▶ [Request]
In the records below, find each line that holds "Advertising" and return it.

********

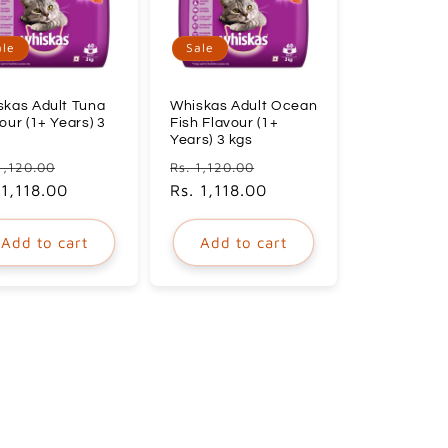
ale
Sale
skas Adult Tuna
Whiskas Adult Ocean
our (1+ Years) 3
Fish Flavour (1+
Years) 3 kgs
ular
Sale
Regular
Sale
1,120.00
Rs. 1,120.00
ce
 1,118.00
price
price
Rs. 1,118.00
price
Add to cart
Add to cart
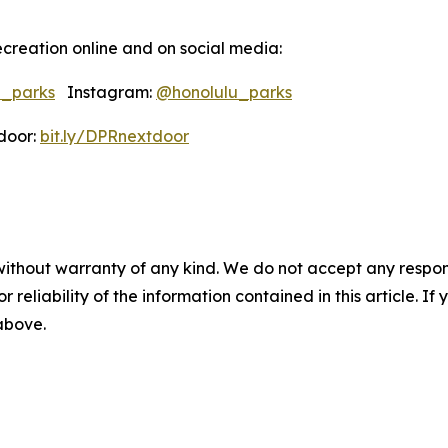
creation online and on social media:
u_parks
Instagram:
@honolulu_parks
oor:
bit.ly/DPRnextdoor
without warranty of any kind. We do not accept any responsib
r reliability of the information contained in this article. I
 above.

********

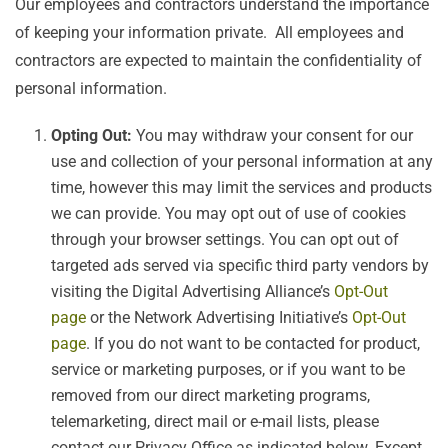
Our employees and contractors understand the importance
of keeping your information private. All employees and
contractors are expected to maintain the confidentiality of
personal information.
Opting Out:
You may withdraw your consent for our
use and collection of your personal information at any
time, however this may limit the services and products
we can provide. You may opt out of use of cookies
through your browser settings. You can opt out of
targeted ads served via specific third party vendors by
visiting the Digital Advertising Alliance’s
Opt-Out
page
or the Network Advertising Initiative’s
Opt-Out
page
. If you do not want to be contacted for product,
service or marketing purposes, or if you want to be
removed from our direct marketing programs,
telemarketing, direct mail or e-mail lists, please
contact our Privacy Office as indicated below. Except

********

▶ [Answer to this problem]
visiting the Digital Advertising Alliance’s
or the Network Advertising Initiative’s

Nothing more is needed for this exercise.